Seahawks ball. Briefly.

  • Spencer, you make loving you so hard: false start.
  • That can not be underestimated. Seattle is in "make a first and kill the clock" mode, and 10 becoming 15 hurts.
  • Seahawks generate good push on the right, and though a five yard gain is not squandering said push, nor was it maximizing it, Justin Forsett.
  • Then Seattle attempts a play action stretch right and the play breaks down on the play fake. Most NFL quarterbacks kind of half ass play action, so I'm not singling out Hasselbeck, but he reaches the ball towards Forsett and Forsett isn't even within reach to touch it, and so you can kinda understand when veteran linebacker Shaun Phillips ignores the play fake and takes a beeline towards Hasselbeck. The rest, Hasselbeck scrambling into a sack, is justifiable given the game state, but sell that damn play action! Give the play a chance of working.
  • Brandon Siler shoots the gap in a fashion that makes the pull block attempt by Spencer hopeless, and justifiably missed. I don't know what this was. A pitch? An option? As a pitch, it's short and Hasselbeck strangely sticks by Forsett's side and the two run around while Chargers courteously decide not to blow Hasselbeck into the fifth fucking dimension. As an option, Hasselbeck pitches almost immediately and abides as Forsett is left to the dogs.
  • I think Jeremy Bates is on a path towards greatness, but plays like this are his Metal Machine Music. He needs someone else to edit his playbook and shoot a few of his more novel playcalls out a cannon and into a black hole.
  • On a final note, if you have a chance to watch this play again, watch Sean Locklear run up the right sideline, executing as told, completely oblivious to the play unfolding around him. It's stuff like this that I use to figure out what was supposed to happen on plays in which all hell breaks loose.
  • Punt.

Chargers ball.

  • Seahawks rush five. Double Leo on the right, with Davis stunting around Brock and creating pressure. From the blindside, Bryant, who has taken to end like I never dreamed, works around and behind Rivers and then closes and tackles.
  • Buster Davis is open. I don't know why.
  • Seahawks rush four, dropping Clemons and red dogging Tatupu.

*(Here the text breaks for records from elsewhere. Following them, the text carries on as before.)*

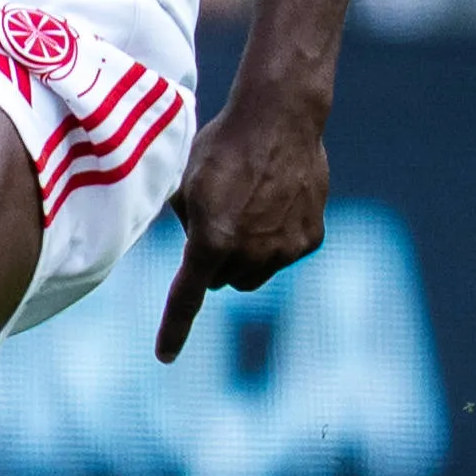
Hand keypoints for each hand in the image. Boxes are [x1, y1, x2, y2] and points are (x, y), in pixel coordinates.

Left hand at [153, 89, 330, 362]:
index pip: (188, 296)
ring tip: (246, 205)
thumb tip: (189, 250)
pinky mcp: (310, 239)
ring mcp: (285, 250)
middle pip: (223, 280)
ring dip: (244, 254)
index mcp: (211, 241)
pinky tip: (274, 200)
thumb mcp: (184, 186)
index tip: (165, 355)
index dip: (174, 328)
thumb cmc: (221, 147)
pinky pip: (283, 255)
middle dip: (214, 261)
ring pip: (254, 273)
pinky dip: (275, 239)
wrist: (280, 119)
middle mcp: (251, 253)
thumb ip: (184, 226)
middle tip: (217, 217)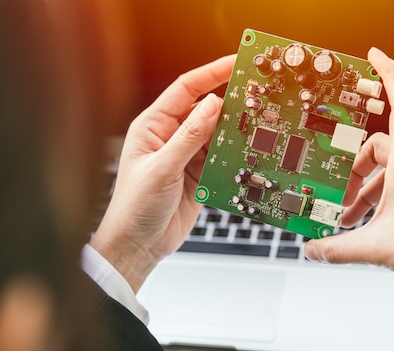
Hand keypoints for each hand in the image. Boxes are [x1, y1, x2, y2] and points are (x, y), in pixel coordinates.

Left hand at [90, 55, 235, 292]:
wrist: (139, 245)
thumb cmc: (134, 208)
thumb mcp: (162, 168)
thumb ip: (189, 137)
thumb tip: (212, 105)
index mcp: (153, 126)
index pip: (186, 89)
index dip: (212, 73)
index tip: (236, 63)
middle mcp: (170, 137)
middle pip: (206, 109)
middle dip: (230, 99)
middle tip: (257, 91)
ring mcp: (186, 156)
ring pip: (217, 133)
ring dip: (236, 128)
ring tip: (258, 120)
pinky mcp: (199, 175)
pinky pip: (221, 157)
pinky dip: (235, 153)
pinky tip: (248, 150)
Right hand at [304, 48, 393, 330]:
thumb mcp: (374, 248)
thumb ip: (337, 248)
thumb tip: (312, 250)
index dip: (389, 75)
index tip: (375, 55)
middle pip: (379, 150)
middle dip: (353, 172)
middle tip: (338, 197)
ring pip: (390, 174)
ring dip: (366, 193)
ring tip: (349, 221)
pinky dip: (383, 201)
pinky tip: (373, 227)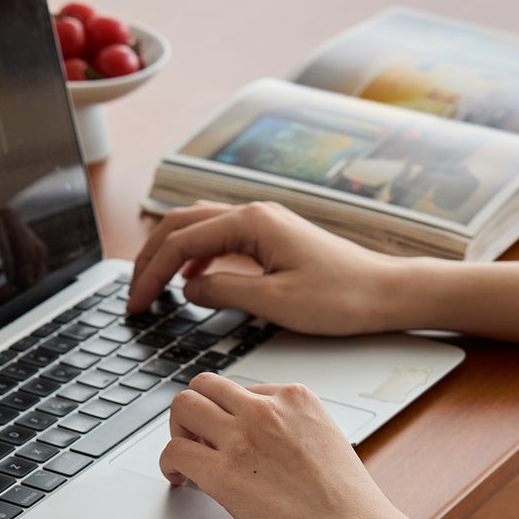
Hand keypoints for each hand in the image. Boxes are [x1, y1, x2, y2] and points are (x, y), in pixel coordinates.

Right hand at [128, 201, 409, 334]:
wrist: (384, 293)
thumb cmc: (341, 297)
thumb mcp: (274, 302)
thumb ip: (224, 291)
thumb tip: (189, 289)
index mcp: (251, 222)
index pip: (181, 242)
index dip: (151, 274)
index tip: (137, 304)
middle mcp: (254, 214)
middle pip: (181, 225)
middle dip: (150, 259)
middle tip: (134, 296)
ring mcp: (263, 223)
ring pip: (198, 227)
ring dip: (169, 253)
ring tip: (151, 285)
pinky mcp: (272, 238)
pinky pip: (219, 238)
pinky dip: (195, 255)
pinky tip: (192, 280)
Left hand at [161, 373, 409, 518]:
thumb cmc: (351, 505)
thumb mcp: (327, 443)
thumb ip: (294, 433)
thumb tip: (267, 447)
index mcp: (297, 398)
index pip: (242, 388)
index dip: (229, 414)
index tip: (227, 435)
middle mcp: (266, 408)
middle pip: (206, 386)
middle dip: (196, 411)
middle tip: (196, 438)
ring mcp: (243, 437)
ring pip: (184, 406)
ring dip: (178, 430)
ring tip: (186, 455)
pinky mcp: (223, 472)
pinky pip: (176, 451)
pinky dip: (169, 463)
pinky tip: (179, 479)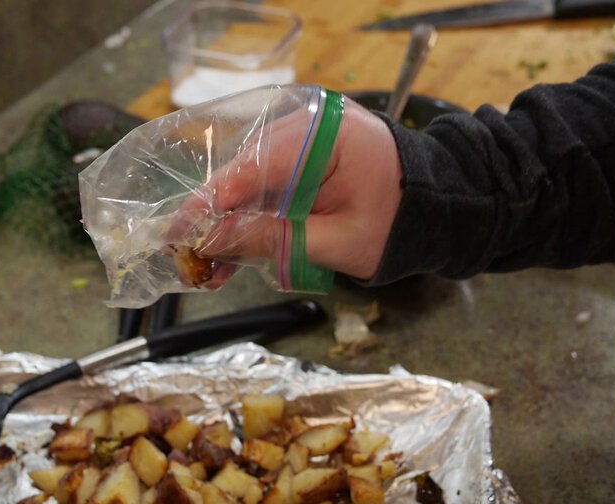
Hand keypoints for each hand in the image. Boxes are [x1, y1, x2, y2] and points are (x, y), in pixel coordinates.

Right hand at [190, 98, 402, 281]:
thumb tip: (214, 241)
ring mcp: (302, 140)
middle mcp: (307, 125)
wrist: (433, 209)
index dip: (212, 201)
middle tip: (189, 257)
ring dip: (228, 223)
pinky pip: (263, 186)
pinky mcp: (300, 159)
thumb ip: (275, 239)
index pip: (255, 164)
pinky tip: (231, 251)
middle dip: (215, 217)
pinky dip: (248, 217)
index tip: (181, 232)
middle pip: (243, 170)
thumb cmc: (397, 224)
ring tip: (210, 267)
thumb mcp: (337, 242)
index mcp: (326, 134)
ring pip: (247, 181)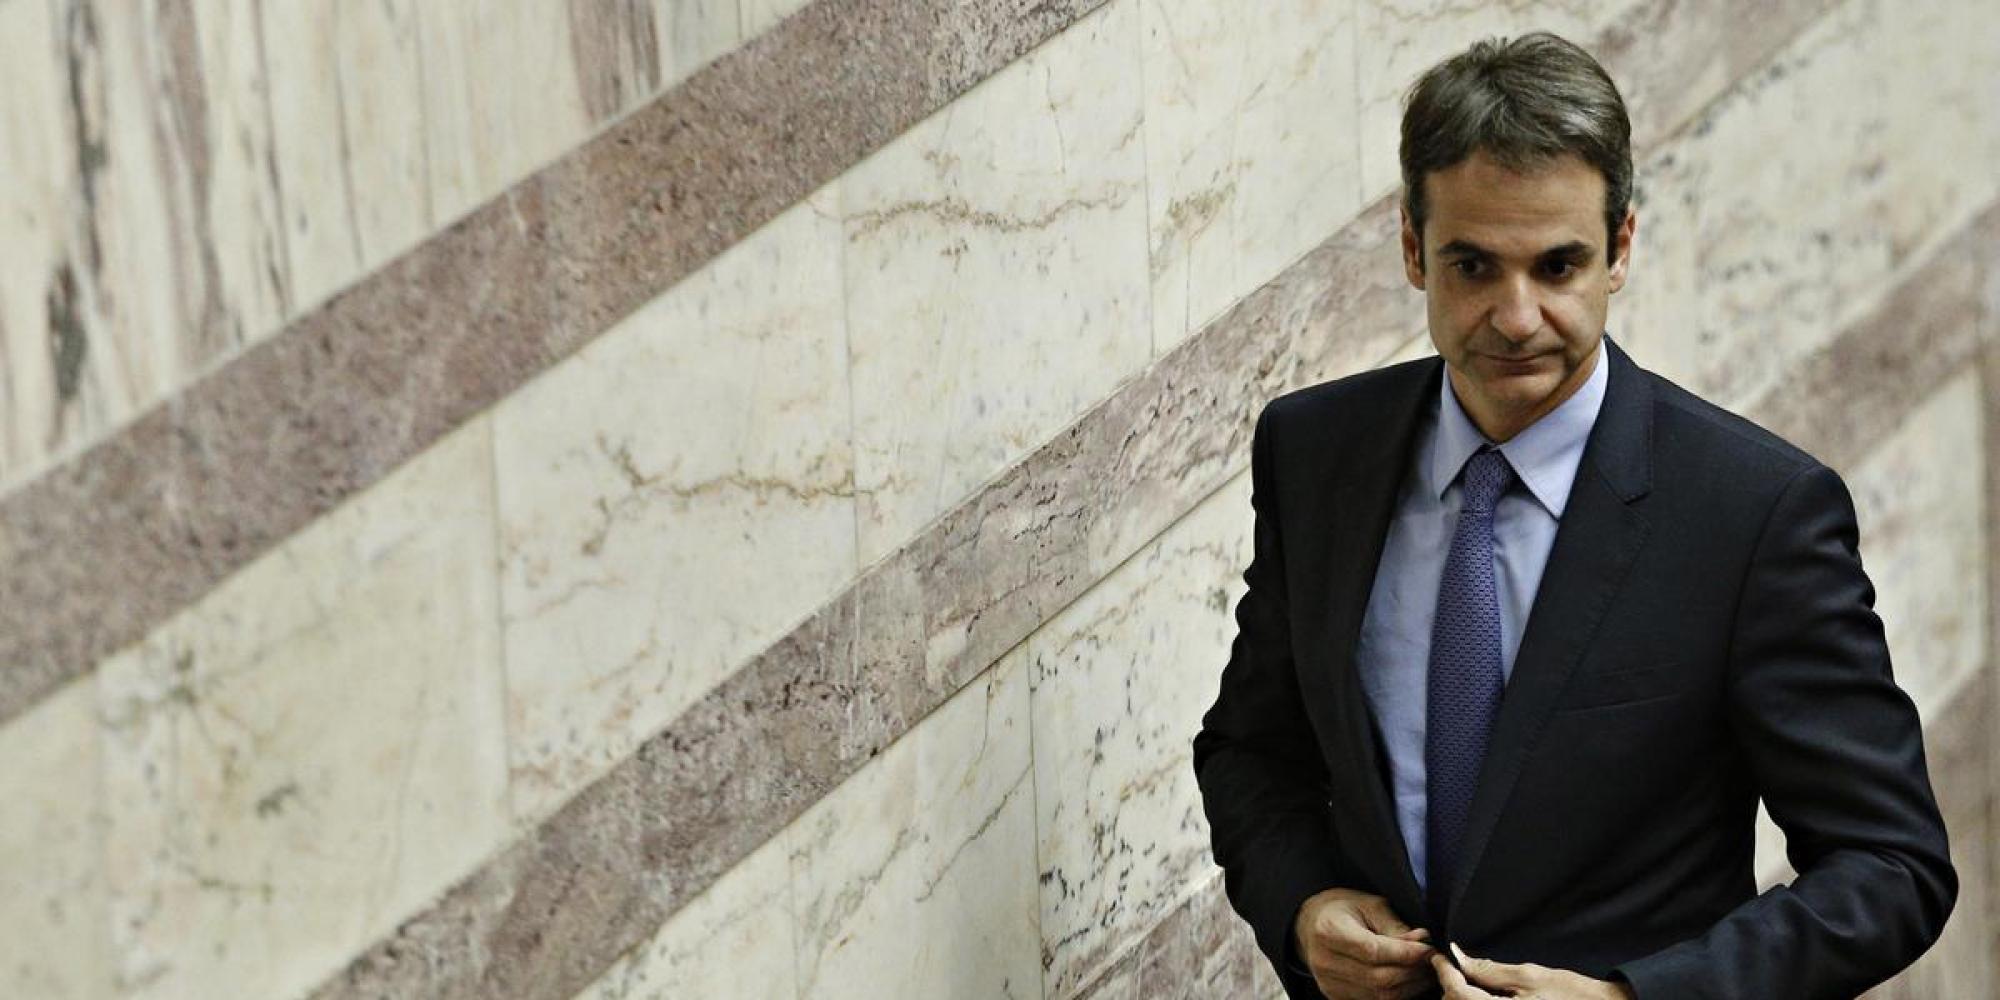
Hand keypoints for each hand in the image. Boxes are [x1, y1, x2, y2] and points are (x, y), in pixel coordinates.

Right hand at [1293, 887, 1436, 998]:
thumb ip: (1394, 925)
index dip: (1406, 953)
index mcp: (1329, 931)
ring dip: (1409, 986)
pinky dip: (1396, 993)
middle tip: (1432, 960)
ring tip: (1423, 970)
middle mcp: (1324, 961)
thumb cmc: (1342, 909)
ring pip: (1380, 996)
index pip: (1373, 951)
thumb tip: (1422, 942)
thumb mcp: (1368, 904)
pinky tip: (1407, 979)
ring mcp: (1328, 983)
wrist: (1308, 924)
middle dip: (1412, 972)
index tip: (1429, 949)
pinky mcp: (1335, 996)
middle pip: (1379, 978)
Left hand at [1431, 942, 1636, 998]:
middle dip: (1451, 988)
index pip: (1457, 994)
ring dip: (1461, 999)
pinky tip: (1485, 996)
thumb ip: (1491, 971)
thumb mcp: (1531, 976)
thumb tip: (1460, 956)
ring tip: (1471, 982)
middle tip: (1456, 967)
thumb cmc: (1571, 994)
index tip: (1438, 956)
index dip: (1443, 972)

Thurmond blows coverage and Floyd receives for 25.
  • Rivers clocks the football.
  • Seahawks blitz six and Clemons and Davis pressure Rivers into an incomplete pass.
  • Rush six, no pressure, pass is underthrown, Gates stumbles, Lewis stumbles, Lewis slaps the pass away.
  • Rush six, no pressure, Thomas jumps the route, interception, game over.

I'm going to pop a beer and toast some of the most exciting game footage I have ever watched. Winning the Super Bowl is always the goal, but games like last Sunday's are stolen moments adrift from the stream that we remember and savor for the rest of our lives.